Entries provided =
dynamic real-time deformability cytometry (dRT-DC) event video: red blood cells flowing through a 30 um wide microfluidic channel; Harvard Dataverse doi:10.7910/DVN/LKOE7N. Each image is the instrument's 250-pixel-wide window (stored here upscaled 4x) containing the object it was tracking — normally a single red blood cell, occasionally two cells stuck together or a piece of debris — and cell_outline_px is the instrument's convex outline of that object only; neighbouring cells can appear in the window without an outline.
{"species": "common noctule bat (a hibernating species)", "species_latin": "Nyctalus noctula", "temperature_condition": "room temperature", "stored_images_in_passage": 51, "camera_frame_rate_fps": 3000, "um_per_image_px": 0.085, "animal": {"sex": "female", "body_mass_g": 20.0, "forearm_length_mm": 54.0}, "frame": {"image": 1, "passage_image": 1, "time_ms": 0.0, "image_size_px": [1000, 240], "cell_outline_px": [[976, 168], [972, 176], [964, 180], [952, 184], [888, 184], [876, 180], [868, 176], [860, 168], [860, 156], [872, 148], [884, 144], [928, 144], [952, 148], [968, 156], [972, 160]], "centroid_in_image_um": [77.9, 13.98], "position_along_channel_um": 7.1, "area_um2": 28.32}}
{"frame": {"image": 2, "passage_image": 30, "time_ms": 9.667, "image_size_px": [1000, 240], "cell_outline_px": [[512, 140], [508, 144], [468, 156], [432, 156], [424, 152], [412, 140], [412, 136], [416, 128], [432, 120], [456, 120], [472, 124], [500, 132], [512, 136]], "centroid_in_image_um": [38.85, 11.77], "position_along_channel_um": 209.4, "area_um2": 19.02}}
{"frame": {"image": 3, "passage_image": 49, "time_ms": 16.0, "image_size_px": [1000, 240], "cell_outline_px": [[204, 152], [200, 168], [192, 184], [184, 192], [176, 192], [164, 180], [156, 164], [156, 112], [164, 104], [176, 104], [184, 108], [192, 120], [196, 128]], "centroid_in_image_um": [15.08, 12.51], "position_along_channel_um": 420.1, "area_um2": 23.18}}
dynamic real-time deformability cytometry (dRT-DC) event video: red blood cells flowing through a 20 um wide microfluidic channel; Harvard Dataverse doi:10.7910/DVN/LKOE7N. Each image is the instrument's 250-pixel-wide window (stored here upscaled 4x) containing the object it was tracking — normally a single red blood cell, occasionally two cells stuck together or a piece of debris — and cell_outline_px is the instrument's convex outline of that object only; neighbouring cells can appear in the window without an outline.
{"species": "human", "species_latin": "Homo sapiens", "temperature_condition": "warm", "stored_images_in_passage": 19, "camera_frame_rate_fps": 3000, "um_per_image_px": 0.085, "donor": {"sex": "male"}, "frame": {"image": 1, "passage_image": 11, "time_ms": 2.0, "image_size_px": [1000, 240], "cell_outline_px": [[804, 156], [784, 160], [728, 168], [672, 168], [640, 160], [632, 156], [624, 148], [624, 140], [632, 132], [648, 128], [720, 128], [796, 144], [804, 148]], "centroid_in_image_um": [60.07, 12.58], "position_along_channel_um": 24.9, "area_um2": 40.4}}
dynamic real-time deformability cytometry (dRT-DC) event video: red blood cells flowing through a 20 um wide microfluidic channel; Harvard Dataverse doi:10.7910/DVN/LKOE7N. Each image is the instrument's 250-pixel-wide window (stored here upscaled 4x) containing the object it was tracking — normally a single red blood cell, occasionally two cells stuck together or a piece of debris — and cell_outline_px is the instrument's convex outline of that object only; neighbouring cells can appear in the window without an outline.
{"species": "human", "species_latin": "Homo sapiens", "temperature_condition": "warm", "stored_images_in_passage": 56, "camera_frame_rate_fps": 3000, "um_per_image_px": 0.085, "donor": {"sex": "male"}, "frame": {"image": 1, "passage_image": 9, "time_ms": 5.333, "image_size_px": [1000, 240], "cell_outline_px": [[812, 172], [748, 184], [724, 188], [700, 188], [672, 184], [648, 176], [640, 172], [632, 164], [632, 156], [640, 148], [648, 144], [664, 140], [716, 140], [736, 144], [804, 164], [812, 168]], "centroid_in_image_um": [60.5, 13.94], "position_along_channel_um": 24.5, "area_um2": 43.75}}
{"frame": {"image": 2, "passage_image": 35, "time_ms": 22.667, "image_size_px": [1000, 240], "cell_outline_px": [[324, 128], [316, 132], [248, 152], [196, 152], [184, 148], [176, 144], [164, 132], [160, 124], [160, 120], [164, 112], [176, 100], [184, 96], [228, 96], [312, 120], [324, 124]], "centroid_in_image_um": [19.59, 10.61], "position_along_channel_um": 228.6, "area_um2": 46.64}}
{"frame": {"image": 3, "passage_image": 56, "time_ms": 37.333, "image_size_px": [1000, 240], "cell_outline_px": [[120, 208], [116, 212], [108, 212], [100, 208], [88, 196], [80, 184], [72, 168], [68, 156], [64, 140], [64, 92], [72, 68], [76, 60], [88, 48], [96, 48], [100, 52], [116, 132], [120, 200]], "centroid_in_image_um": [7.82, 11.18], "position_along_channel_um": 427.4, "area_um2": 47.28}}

Short problem =
All the entries above need to be reproduced exactly.

Task response =
dynamic real-time deformability cytometry (dRT-DC) event video: red blood cells flowing through a 30 um wide microfluidic channel; Harvard Dataverse doi:10.7910/DVN/LKOE7N. Each image is the instrument's 250-pixel-wide window (stored here upscaled 4x) containing the object it was tracking — normally a single red blood cell, occasionally two cells stuck together or a piece of debris — and cell_outline_px is the instrument's convex outline of that object only; neighbouring cells can appear in the window without an outline.
{"species": "common noctule bat (a hibernating species)", "species_latin": "Nyctalus noctula", "temperature_condition": "room temperature", "stored_images_in_passage": 51, "camera_frame_rate_fps": 3000, "um_per_image_px": 0.085, "animal": {"sex": "female", "body_mass_g": 20.0, "forearm_length_mm": 54.0}, "frame": {"image": 1, "passage_image": 1, "time_ms": 0.0, "image_size_px": [1000, 240], "cell_outline_px": [[976, 168], [972, 176], [964, 180], [952, 184], [888, 184], [876, 180], [868, 176], [860, 168], [860, 156], [872, 148], [884, 144], [928, 144], [952, 148], [968, 156], [972, 160]], "centroid_in_image_um": [77.9, 13.98], "position_along_channel_um": 7.1, "area_um2": 28.32}}
{"frame": {"image": 2, "passage_image": 30, "time_ms": 9.667, "image_size_px": [1000, 240], "cell_outline_px": [[512, 140], [508, 144], [468, 156], [432, 156], [424, 152], [412, 140], [412, 136], [416, 128], [432, 120], [456, 120], [472, 124], [500, 132], [512, 136]], "centroid_in_image_um": [38.85, 11.77], "position_along_channel_um": 209.4, "area_um2": 19.02}}
{"frame": {"image": 3, "passage_image": 49, "time_ms": 16.0, "image_size_px": [1000, 240], "cell_outline_px": [[204, 152], [200, 168], [192, 184], [184, 192], [176, 192], [164, 180], [156, 164], [156, 112], [164, 104], [176, 104], [184, 108], [192, 120], [196, 128]], "centroid_in_image_um": [15.08, 12.51], "position_along_channel_um": 420.1, "area_um2": 23.18}}
dynamic real-time deformability cytometry (dRT-DC) event video: red blood cells flowing through a 20 um wide microfluidic channel; Harvard Dataverse doi:10.7910/DVN/LKOE7N. Each image is the instrument's 250-pixel-wide window (stored here upscaled 4x) containing the object it was tracking — normally a single red blood cell, occasionally two cells stuck together or a piece of debris — and cell_outline_px is the instrument's convex outline of that object only; neighbouring cells can appear in the window without an outline.
{"species": "human", "species_latin": "Homo sapiens", "temperature_condition": "warm", "stored_images_in_passage": 19, "camera_frame_rate_fps": 3000, "um_per_image_px": 0.085, "donor": {"sex": "male"}, "frame": {"image": 1, "passage_image": 11, "time_ms": 2.0, "image_size_px": [1000, 240], "cell_outline_px": [[804, 156], [784, 160], [728, 168], [672, 168], [640, 160], [632, 156], [624, 148], [624, 140], [632, 132], [648, 128], [720, 128], [796, 144], [804, 148]], "centroid_in_image_um": [60.07, 12.58], "position_along_channel_um": 24.9, "area_um2": 40.4}}
dynamic real-time deformability cytometry (dRT-DC) event video: red blood cells flowing through a 20 um wide microfluidic channel; Harvard Dataverse doi:10.7910/DVN/LKOE7N. Each image is the instrument's 250-pixel-wide window (stored here upscaled 4x) containing the object it was tracking — normally a single red blood cell, occasionally two cells stuck together or a piece of debris — and cell_outline_px is the instrument's convex outline of that object only; neighbouring cells can appear in the window without an outline.
{"species": "human", "species_latin": "Homo sapiens", "temperature_condition": "warm", "stored_images_in_passage": 56, "camera_frame_rate_fps": 3000, "um_per_image_px": 0.085, "donor": {"sex": "male"}, "frame": {"image": 1, "passage_image": 9, "time_ms": 5.333, "image_size_px": [1000, 240], "cell_outline_px": [[812, 172], [748, 184], [724, 188], [700, 188], [672, 184], [648, 176], [640, 172], [632, 164], [632, 156], [640, 148], [648, 144], [664, 140], [716, 140], [736, 144], [804, 164], [812, 168]], "centroid_in_image_um": [60.5, 13.94], "position_along_channel_um": 24.5, "area_um2": 43.75}}
{"frame": {"image": 2, "passage_image": 35, "time_ms": 22.667, "image_size_px": [1000, 240], "cell_outline_px": [[324, 128], [316, 132], [248, 152], [196, 152], [184, 148], [176, 144], [164, 132], [160, 124], [160, 120], [164, 112], [176, 100], [184, 96], [228, 96], [312, 120], [324, 124]], "centroid_in_image_um": [19.59, 10.61], "position_along_channel_um": 228.6, "area_um2": 46.64}}
{"frame": {"image": 3, "passage_image": 56, "time_ms": 37.333, "image_size_px": [1000, 240], "cell_outline_px": [[120, 208], [116, 212], [108, 212], [100, 208], [88, 196], [80, 184], [72, 168], [68, 156], [64, 140], [64, 92], [72, 68], [76, 60], [88, 48], [96, 48], [100, 52], [116, 132], [120, 200]], "centroid_in_image_um": [7.82, 11.18], "position_along_channel_um": 427.4, "area_um2": 47.28}}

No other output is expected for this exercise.